V. WALKING: As often as possible, dart quickly and as close as possible in front of the human, especially: on stairs, when they have something in their arms, in the dark, and when they first get up in the morning. This will help their coordination skills.
VI. BEDTIME: Always sleep on the human at night so s/he cannot move around.
VII. GUESTS: Check human house guests carefully to detect who might have an allergy, the more allergic the house guest, the closer you should stay. This will shorten the stay of the allergic human house guest and your owner can spend time with you as they should have been doing in the first place. If the human house guest has brought a guest-pet, be as rude as possible, hissing at an audible volume. This will let the guest-pet know s/he has been noticed and is unappreciated.
VIII. SINGING: Always schedule your performances between 2 and 3 AM so as to have the full attention of everyone in the household.
IX. GUILT. Cats have no guilt. Owners have guilt. Jewish owners have cornered the market on guilt but they sometimes will share.
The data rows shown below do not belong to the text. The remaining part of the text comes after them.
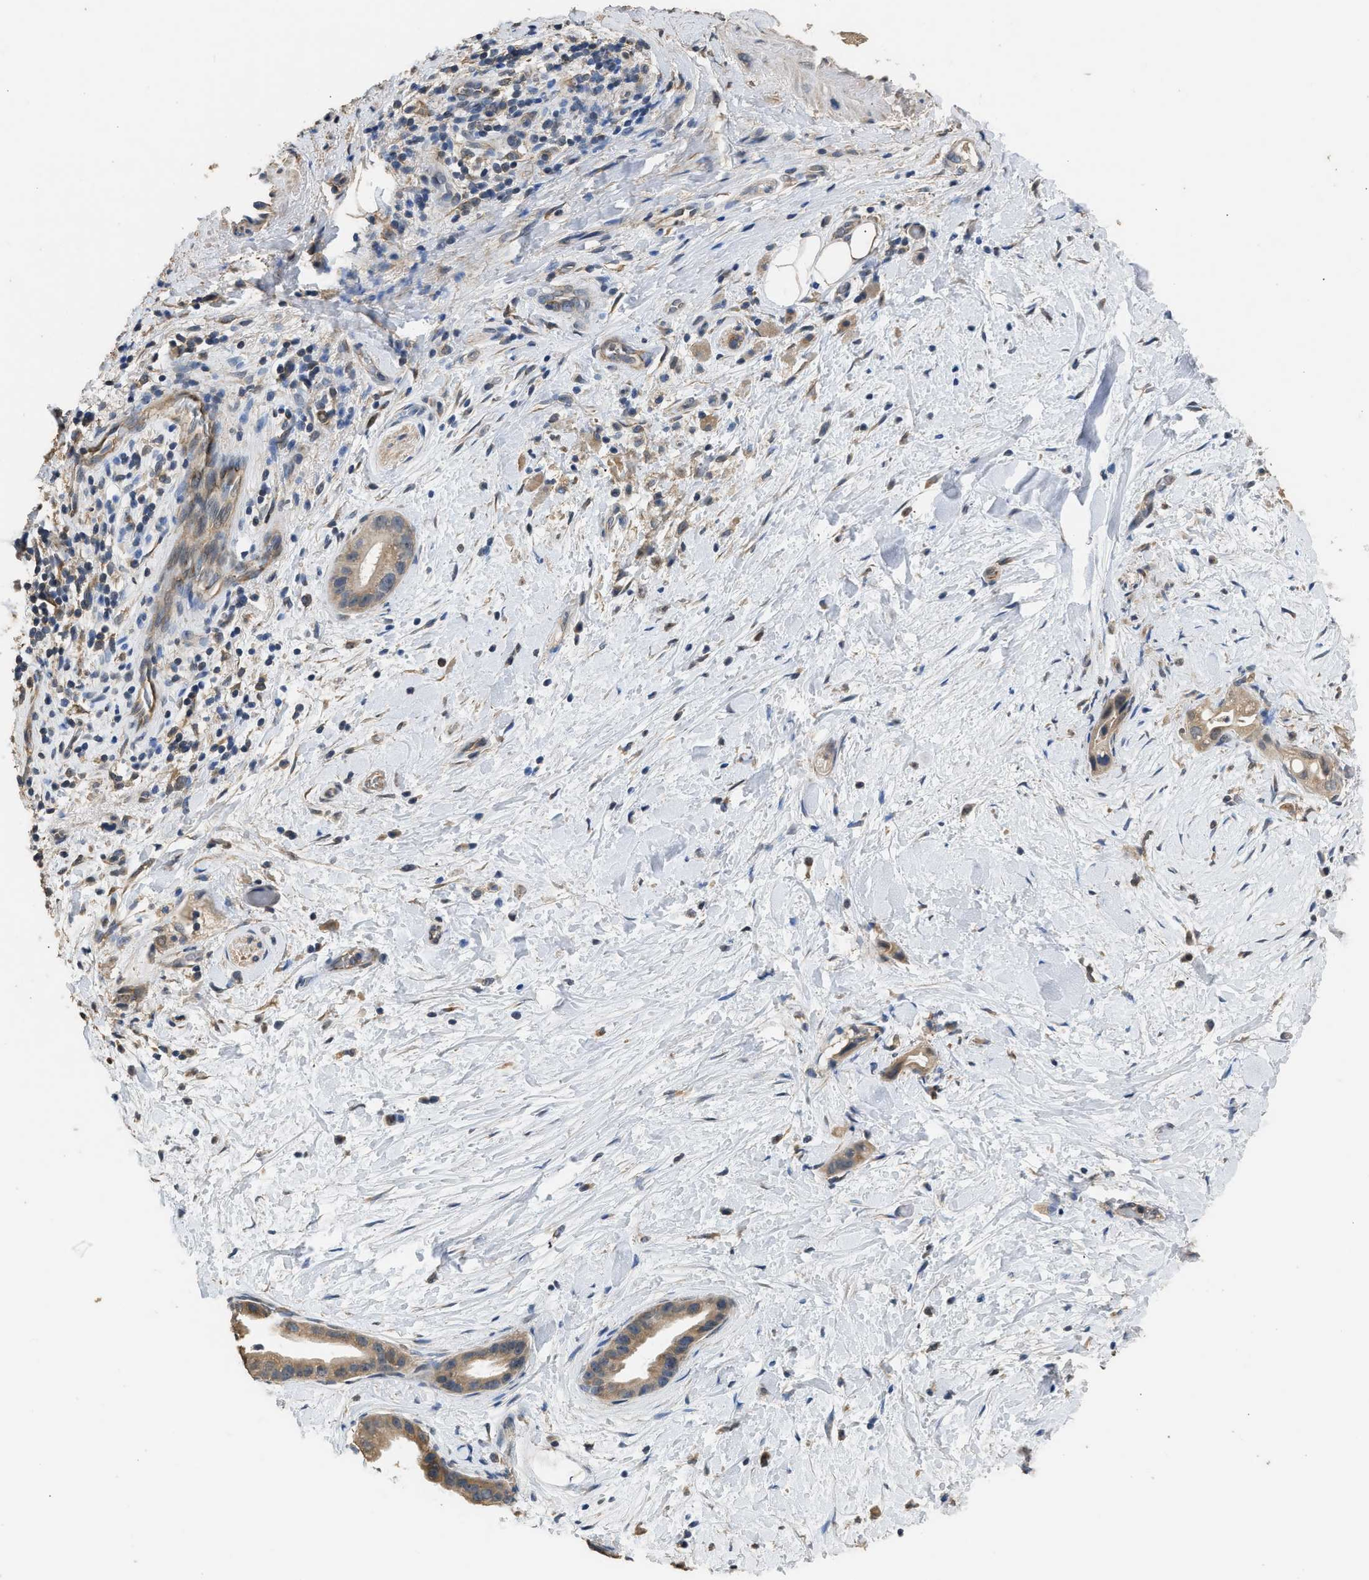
{"staining": {"intensity": "moderate", "quantity": ">75%", "location": "cytoplasmic/membranous"}, "tissue": "pancreatic cancer", "cell_type": "Tumor cells", "image_type": "cancer", "snomed": [{"axis": "morphology", "description": "Adenocarcinoma, NOS"}, {"axis": "topography", "description": "Pancreas"}], "caption": "The histopathology image demonstrates immunohistochemical staining of pancreatic adenocarcinoma. There is moderate cytoplasmic/membranous positivity is appreciated in about >75% of tumor cells.", "gene": "SPINT2", "patient": {"sex": "male", "age": 55}}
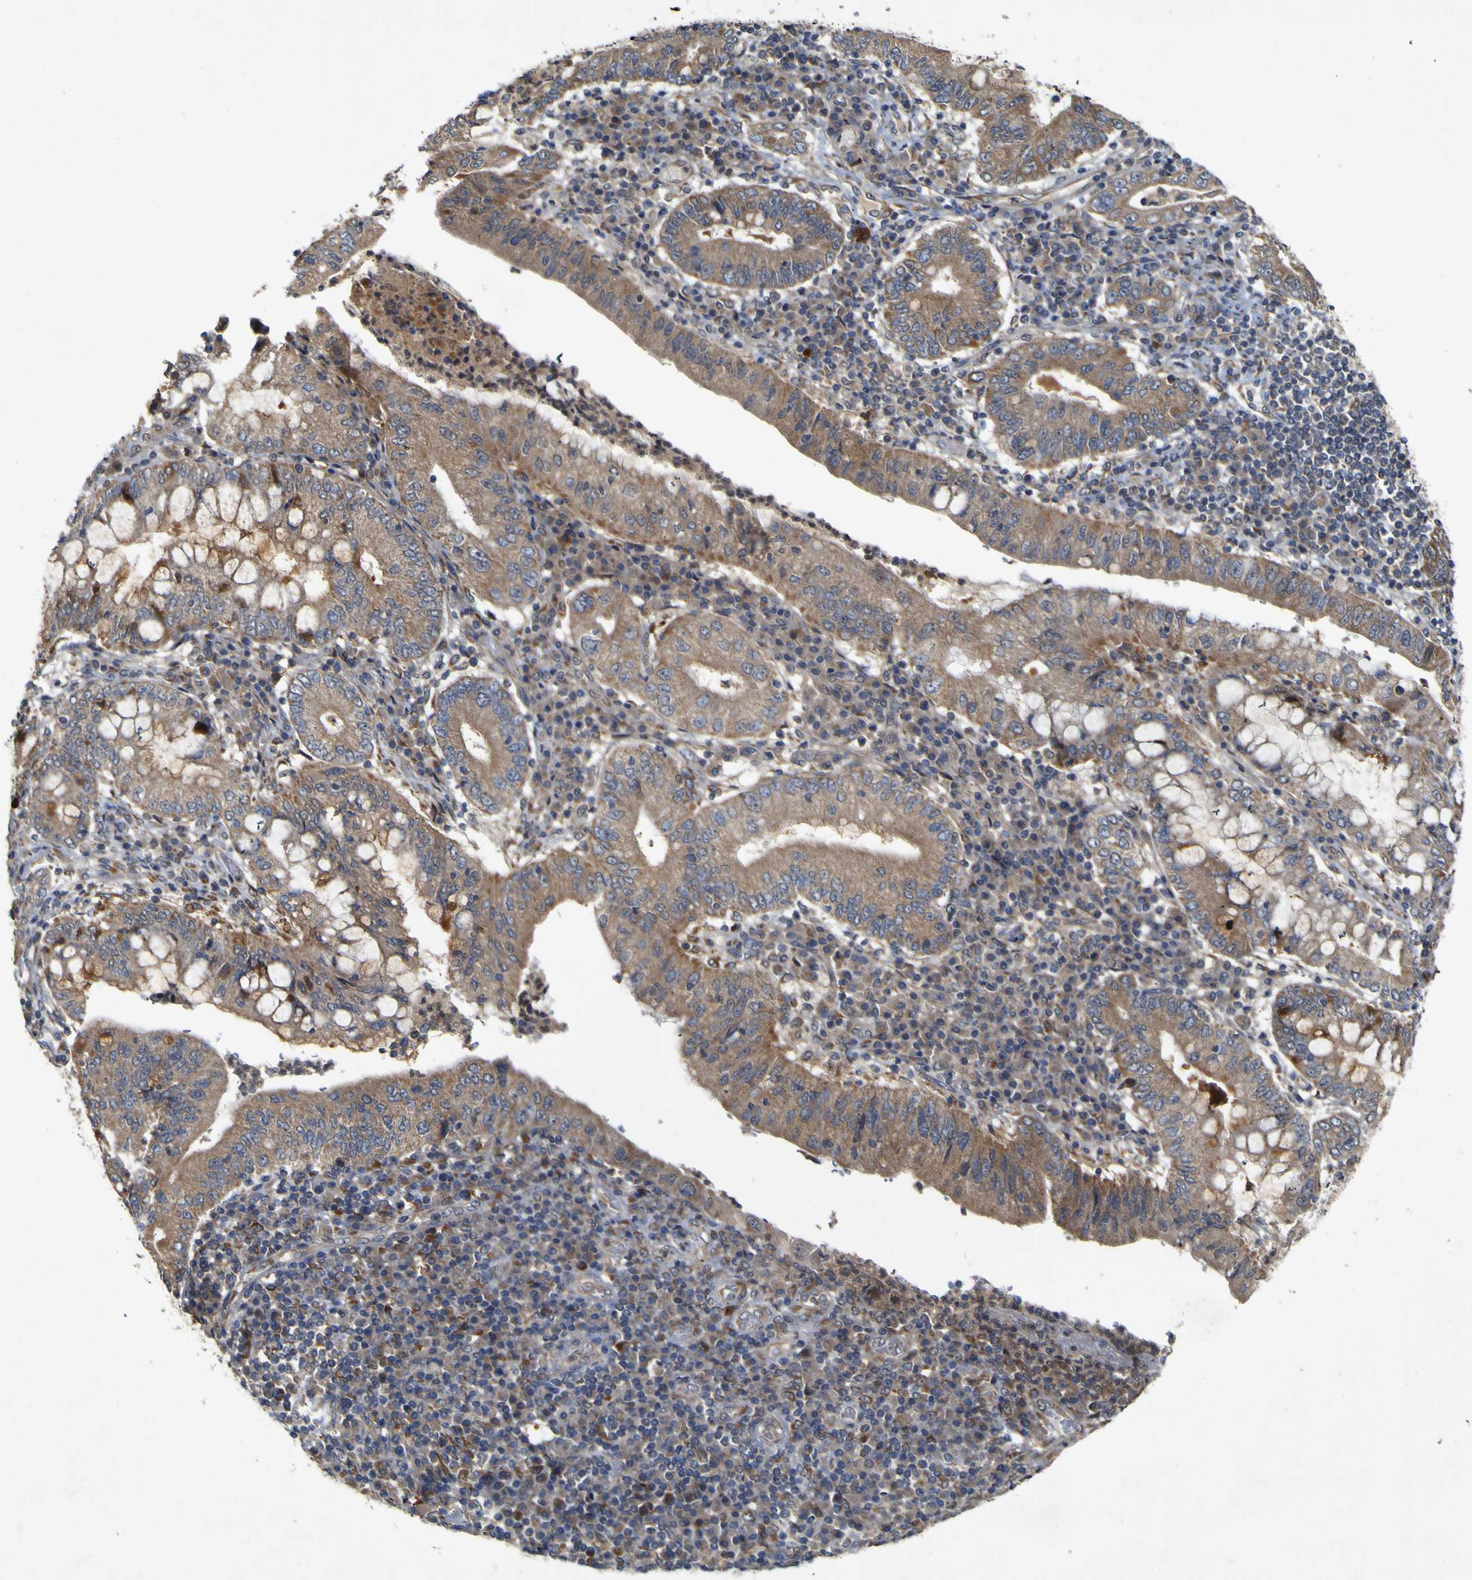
{"staining": {"intensity": "moderate", "quantity": ">75%", "location": "cytoplasmic/membranous"}, "tissue": "stomach cancer", "cell_type": "Tumor cells", "image_type": "cancer", "snomed": [{"axis": "morphology", "description": "Normal tissue, NOS"}, {"axis": "morphology", "description": "Adenocarcinoma, NOS"}, {"axis": "topography", "description": "Esophagus"}, {"axis": "topography", "description": "Stomach, upper"}, {"axis": "topography", "description": "Peripheral nerve tissue"}], "caption": "DAB (3,3'-diaminobenzidine) immunohistochemical staining of stomach adenocarcinoma reveals moderate cytoplasmic/membranous protein positivity in approximately >75% of tumor cells.", "gene": "IRAK2", "patient": {"sex": "male", "age": 62}}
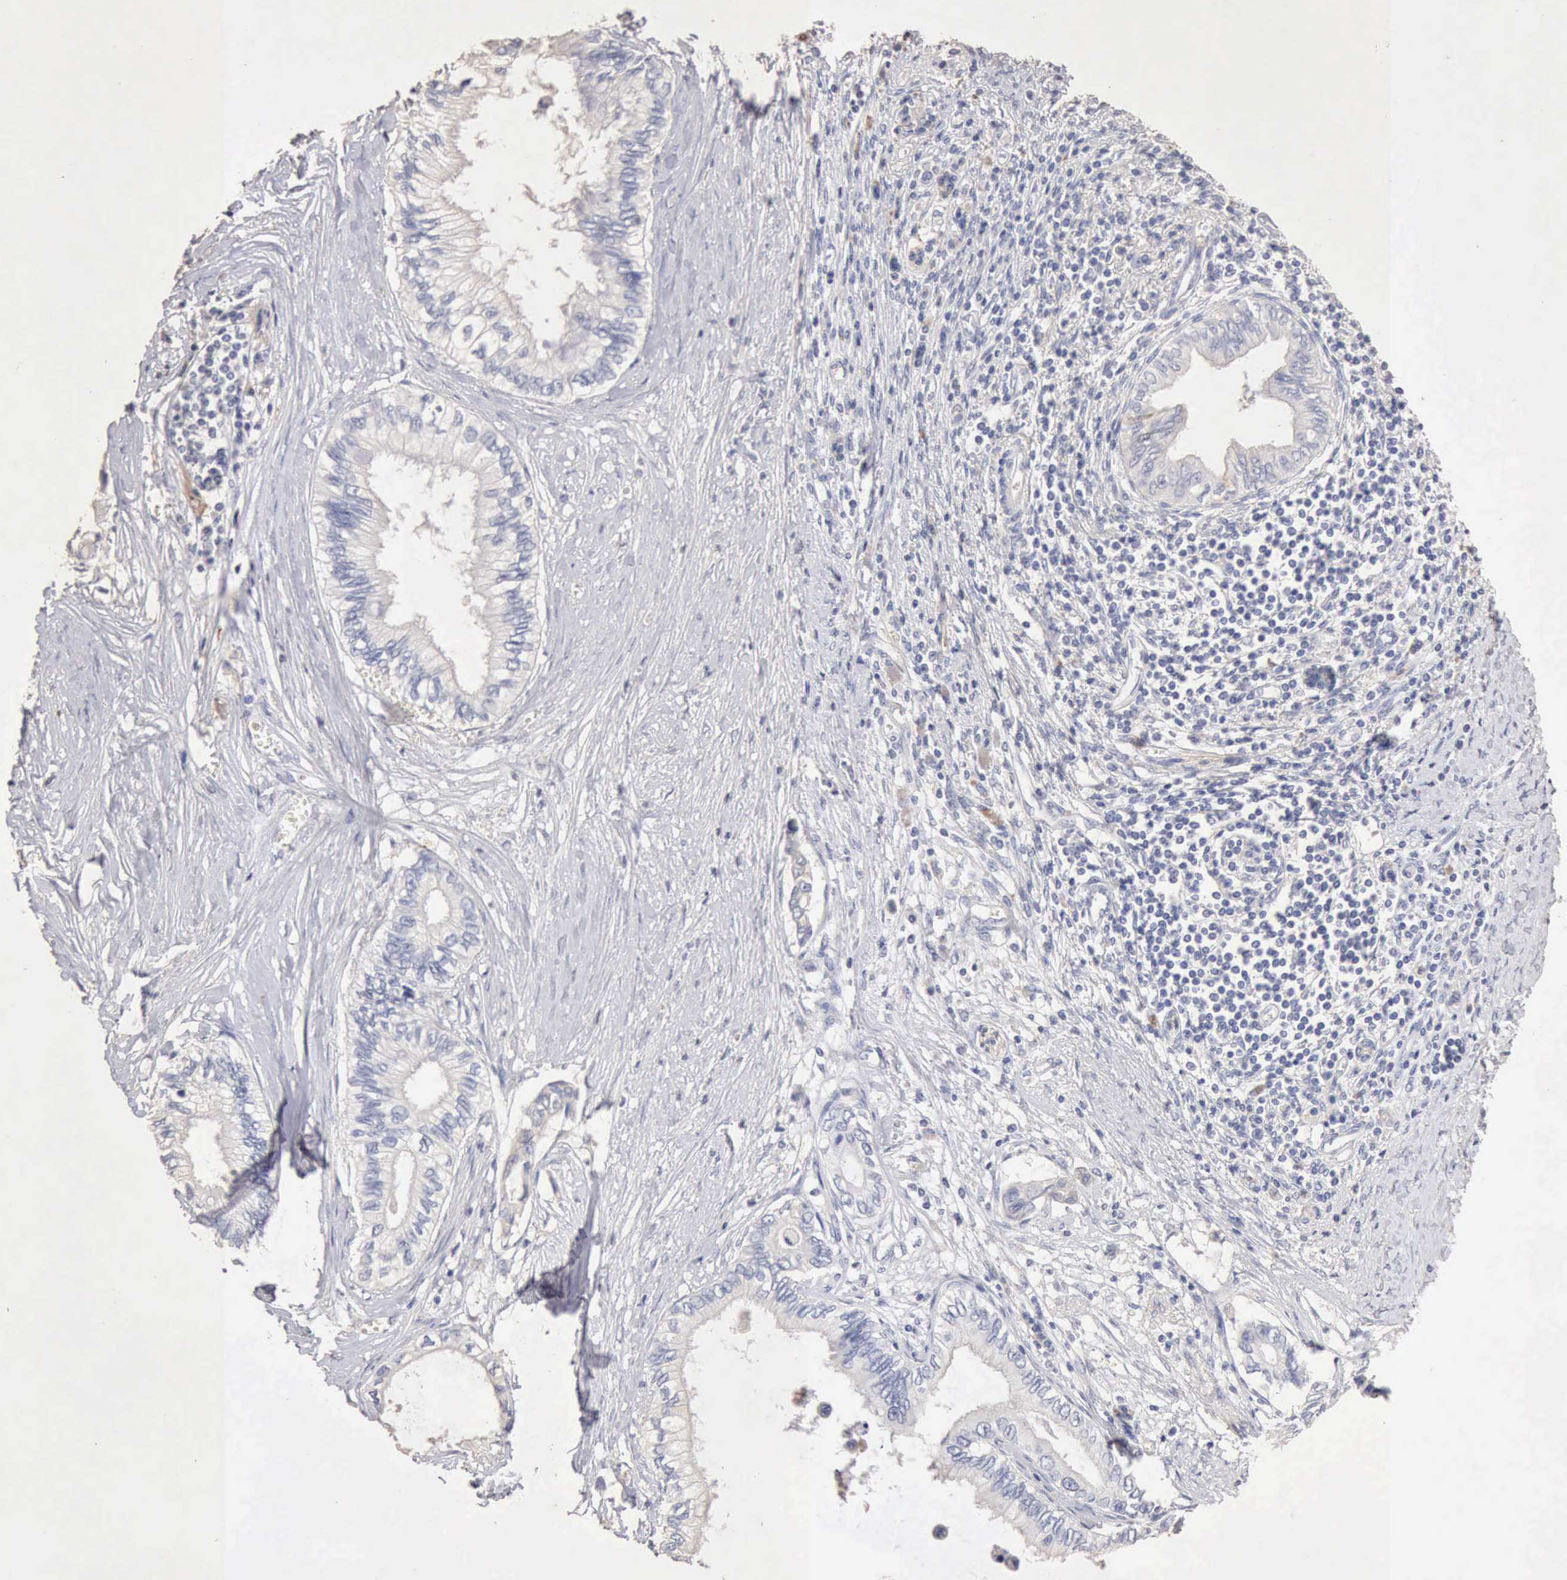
{"staining": {"intensity": "negative", "quantity": "none", "location": "none"}, "tissue": "pancreatic cancer", "cell_type": "Tumor cells", "image_type": "cancer", "snomed": [{"axis": "morphology", "description": "Adenocarcinoma, NOS"}, {"axis": "topography", "description": "Pancreas"}], "caption": "An image of human pancreatic cancer (adenocarcinoma) is negative for staining in tumor cells. Brightfield microscopy of IHC stained with DAB (brown) and hematoxylin (blue), captured at high magnification.", "gene": "KRT6B", "patient": {"sex": "female", "age": 66}}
Guilt in owners equals treats for kitty. Guilt can be invoked in many ways such as giving your owner a pathetic look when s/he returns from work related travel or after your owner has shouted at you for having practiced an exercise in hampering.
X. FUR. Carefully examine and take note of the color of your coat. Your goal is to find contrast between your fur and a human's wardrobe. Black is especially good as all cat hair goes well with black. If your human is wearing tweed, don't bother. If you have dark fur, frolic on the light carpet and furniture, and vice versa. This rule also applies to hairballs, always deposit a hairball where it will leave a lasting impression. Never leave a hairball on a surface such as tile where it can be easily cleaned away.